Sendo assim, neste Dia Mundial da Segurança dos Alimentos e com essa História Real, o CFMV vem alertar à sociedade sobre a importância de se consumir alimentos seguros, inspecionados. Que possamos cobrar a presença legal de um Médico Veterinário, para garantir a inspeção de produtos de origem animal, prevenindo problemas desta natureza, ofertando às famílias brasileiras alimentos saudáveis, conforme garantido pelo nosso ordenamento jurídico.
Méd. Vet. M.Sc. Gerard Vicente Dantas de Medeiros (CRMV-RN 0324) – conselheiro efetivo do CRMV-RN
Méd. Vet. Rachiel Eduardo Silva Rebouças (CRMV-RN 0837) – fiscal federal agropecuário do Mapa
Graduando Méd. Vet. Wirton Peixoto Costa Filho (Mat. Ufersa 2023011185) – estudante de Medicina Veterinária e estagiário de inspeção de Produtos de Origem Animal
Méd. Vet. D.Sc. Wirton Peixoto Costa (CRMV-RN 0309) – professor da Ufersa e vice-presidente do CRMV-RN
[1] Alcamin, Matheus Borges de. Análise Historiográfica da produção de queijo na alimentação humana / Matheus Borges de Alcamin. — Barretos, 2017. 30 f.
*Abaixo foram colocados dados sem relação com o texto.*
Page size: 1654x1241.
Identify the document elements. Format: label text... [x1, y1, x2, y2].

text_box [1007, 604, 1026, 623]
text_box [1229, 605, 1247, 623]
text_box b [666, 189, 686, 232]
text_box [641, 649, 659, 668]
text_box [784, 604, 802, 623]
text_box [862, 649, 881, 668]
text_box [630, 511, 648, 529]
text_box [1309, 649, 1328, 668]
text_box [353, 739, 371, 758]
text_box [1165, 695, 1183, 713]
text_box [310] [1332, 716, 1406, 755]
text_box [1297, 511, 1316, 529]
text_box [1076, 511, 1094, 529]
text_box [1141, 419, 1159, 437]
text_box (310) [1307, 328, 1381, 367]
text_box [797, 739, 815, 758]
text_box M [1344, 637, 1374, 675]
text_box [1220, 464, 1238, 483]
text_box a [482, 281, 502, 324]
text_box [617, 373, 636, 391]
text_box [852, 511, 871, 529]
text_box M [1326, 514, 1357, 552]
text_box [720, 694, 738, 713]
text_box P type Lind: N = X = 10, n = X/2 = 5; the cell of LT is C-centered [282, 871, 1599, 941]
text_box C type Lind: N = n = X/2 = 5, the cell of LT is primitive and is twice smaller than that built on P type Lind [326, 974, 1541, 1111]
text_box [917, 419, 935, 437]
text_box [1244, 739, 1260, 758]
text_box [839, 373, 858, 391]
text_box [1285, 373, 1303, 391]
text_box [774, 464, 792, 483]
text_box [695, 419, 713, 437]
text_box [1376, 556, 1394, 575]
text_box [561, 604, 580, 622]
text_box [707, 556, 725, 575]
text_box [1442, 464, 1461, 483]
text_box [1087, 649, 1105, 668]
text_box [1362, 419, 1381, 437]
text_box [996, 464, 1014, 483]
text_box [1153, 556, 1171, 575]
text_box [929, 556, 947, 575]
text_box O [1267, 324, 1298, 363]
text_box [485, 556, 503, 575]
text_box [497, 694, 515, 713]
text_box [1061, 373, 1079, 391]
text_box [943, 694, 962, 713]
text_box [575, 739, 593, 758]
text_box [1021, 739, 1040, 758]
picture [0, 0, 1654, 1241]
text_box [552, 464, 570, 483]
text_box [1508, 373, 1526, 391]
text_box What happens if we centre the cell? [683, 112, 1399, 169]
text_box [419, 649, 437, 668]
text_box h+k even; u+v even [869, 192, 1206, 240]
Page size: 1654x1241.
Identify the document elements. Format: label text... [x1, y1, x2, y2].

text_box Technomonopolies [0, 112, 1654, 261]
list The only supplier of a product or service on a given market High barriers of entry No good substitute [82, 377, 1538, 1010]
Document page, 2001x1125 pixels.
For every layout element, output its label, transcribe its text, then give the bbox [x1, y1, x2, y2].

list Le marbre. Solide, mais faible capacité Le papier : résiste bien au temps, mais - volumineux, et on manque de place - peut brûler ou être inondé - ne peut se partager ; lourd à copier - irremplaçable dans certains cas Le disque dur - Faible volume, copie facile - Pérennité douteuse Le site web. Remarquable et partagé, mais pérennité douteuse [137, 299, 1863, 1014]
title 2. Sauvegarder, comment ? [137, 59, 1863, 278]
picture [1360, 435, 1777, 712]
[2] National Historic Cheesemaking Center Museum. History of cheese. https://nationalhistoriccheesemakingcenter.org/history-of-cheese/
[3] Chaidoutis E, Keramydas D, Papalexis P, Migdanis A, Migdanis I, Lazaris AC, Kavantzas N. Foodborne botulism: A brief review of cases transmitted by cheese products (Review). Biomed Rep. 2022 May;16(5):41. doi: 10.3892/br.2022.1524. Epub 2022 Mar 15. PMID: 35386113; PMCID: PMC8972315.
[4] Brasil. Ministério da Saúde. Secretaria de Vigilância em Saúde. Departamento de Vigilância Epidemiológica. Manual integrado de vigilância, prevenção e controle de doenças transmitidas por alimentos
/ Ministério da Saúde, Secretaria de Vigilância em Saúde, Departamento de Vigilância Epidemiológica. – Brasília : Editora do Ministério da Saúde, 2010. 158 p. : il. – (Série A. Normas e Manuais Técnicos).